Recently, North Carolina went further than any state has gone by passing a bill that was immediately signed by the state’s governor, revoking important protections for LGBT people previously secured at the local level. This new legislation asserts that state law overrides all local ordinances addressing employment, wages, or public accommodations.
Meanwhile, over 100 other bills targeting LGBT people have been introduced in states and cities across the country. It’s important to note that these attacks don’t just put LGBT Americans in the cross-hairs; they also put the basic rights of other religious and ethnic minorities in jeopardy.
The results of such laws taking effect across the nation makes it difficult to attract and retain workers, grow local and state economies, and bring top talent to schools and universities – all of which our communities depend on for sustainability. Finally, it undermines the core values of the companies we represent and those of a majority of this nation’s most successful and profitable businesses.

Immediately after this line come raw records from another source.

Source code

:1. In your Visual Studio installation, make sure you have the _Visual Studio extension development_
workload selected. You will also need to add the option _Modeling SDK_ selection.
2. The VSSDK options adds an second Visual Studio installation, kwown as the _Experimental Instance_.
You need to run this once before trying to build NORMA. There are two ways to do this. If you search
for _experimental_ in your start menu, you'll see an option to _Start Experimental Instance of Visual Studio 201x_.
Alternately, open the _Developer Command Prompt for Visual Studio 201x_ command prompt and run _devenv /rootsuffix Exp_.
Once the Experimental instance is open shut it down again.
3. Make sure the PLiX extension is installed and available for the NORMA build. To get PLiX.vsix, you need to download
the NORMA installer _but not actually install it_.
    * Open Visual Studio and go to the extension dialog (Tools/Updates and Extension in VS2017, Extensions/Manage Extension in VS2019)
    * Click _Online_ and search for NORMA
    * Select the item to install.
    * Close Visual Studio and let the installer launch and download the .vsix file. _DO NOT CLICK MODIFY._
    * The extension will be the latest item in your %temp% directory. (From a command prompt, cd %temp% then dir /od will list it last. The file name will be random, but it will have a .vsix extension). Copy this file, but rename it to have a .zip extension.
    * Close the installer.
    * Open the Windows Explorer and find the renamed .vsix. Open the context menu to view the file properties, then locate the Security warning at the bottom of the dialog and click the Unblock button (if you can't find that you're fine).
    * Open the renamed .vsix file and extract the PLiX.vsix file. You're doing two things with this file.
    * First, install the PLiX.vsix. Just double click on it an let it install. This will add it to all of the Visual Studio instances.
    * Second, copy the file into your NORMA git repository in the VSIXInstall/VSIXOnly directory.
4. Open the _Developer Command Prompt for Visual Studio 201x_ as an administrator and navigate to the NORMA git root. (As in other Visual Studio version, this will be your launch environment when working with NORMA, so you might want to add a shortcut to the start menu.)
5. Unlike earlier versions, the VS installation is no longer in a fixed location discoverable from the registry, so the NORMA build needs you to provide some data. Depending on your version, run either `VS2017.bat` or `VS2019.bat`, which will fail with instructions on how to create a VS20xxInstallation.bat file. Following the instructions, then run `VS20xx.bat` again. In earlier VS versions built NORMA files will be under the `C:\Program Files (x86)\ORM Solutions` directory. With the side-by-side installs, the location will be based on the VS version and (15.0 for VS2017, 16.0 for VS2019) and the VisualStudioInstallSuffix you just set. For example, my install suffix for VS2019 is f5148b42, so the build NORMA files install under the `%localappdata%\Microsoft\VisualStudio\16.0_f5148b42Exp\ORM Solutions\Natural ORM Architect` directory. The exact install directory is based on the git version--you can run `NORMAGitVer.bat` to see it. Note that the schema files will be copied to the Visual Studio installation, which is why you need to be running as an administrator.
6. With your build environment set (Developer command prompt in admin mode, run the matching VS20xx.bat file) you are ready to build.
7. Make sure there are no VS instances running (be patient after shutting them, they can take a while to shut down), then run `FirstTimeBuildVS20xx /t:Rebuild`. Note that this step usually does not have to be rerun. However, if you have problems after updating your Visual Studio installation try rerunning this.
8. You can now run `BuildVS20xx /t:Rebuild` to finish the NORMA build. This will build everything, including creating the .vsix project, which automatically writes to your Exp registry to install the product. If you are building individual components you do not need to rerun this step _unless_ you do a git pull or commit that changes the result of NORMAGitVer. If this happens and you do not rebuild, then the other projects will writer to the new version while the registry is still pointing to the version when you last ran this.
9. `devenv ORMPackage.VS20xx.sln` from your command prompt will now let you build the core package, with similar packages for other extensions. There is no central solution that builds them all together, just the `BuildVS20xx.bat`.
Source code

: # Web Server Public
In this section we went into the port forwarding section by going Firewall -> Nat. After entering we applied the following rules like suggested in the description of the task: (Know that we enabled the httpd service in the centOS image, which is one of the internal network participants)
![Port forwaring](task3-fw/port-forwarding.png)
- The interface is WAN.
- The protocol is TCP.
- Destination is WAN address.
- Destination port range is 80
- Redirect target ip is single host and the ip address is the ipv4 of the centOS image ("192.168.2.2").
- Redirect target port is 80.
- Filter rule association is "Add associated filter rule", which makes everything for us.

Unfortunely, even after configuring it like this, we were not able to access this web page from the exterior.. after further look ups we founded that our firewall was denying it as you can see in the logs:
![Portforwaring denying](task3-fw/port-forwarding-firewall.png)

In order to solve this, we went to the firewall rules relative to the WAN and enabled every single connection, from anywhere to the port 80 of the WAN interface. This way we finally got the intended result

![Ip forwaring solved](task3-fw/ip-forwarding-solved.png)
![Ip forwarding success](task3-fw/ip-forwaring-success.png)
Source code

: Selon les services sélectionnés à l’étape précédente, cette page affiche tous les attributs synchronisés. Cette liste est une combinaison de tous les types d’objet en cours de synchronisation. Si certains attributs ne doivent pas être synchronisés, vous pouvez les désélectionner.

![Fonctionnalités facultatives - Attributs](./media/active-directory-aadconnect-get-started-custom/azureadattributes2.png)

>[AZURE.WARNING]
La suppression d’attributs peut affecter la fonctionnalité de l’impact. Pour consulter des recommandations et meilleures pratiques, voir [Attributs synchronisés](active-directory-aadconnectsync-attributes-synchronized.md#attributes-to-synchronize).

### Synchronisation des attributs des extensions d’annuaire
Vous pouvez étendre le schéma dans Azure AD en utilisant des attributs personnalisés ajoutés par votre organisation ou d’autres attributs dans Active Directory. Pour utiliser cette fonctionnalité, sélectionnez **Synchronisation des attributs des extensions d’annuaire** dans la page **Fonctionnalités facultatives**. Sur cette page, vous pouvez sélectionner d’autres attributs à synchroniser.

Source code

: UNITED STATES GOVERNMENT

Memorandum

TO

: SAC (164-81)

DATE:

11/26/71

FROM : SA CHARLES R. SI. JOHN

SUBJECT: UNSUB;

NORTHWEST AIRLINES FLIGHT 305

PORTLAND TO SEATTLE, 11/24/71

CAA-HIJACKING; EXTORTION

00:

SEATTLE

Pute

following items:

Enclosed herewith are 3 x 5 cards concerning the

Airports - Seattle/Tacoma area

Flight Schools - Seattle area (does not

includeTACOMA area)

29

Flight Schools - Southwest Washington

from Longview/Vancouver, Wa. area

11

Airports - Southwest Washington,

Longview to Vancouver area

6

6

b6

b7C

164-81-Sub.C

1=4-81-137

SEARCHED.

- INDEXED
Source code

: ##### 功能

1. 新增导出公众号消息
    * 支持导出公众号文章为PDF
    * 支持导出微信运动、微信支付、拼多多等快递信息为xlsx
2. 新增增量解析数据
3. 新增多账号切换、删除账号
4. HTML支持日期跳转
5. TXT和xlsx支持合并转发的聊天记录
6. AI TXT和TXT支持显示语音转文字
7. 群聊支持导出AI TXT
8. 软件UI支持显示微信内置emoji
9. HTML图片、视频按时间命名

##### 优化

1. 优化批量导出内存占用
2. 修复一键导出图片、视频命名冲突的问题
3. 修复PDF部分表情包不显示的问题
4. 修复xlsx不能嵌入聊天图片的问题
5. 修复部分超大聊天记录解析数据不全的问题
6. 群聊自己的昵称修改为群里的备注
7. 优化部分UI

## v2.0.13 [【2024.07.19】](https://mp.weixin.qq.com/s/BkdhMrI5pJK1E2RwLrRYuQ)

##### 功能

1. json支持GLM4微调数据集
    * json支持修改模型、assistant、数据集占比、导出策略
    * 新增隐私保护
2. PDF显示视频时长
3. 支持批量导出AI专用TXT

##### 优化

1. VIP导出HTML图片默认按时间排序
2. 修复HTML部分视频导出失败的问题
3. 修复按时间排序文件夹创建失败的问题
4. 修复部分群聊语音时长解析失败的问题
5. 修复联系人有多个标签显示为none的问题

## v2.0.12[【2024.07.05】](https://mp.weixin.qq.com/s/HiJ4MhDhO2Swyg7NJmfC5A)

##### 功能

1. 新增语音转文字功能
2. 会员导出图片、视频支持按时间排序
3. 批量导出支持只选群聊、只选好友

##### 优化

Let us be clear. Entertainment is not just one of our nation’s most powerful economic drivers; it’s also one of our greatest cultural exports to the rest of the world. As leaders charged with making a difference in your cities, towns, and states, we implore you to stand with us and reject any and all efforts to legalize discrimination. Send a strong and clear message to the rest of the world that America and your communities remain places where all people are respected, welcomed, and treated equally.
On Monday, GLAAD held a press conference with the Tennessee Equality Project in Nashville in response to pending anti-LGBT legislation, urging musicians and other performers to speak out against bills. One bill would allow therapists and counselors to refuse to serve a client based on religious beliefs. Another bill would require transgender students to use the bathroom assigned to the gender on their birth certificate.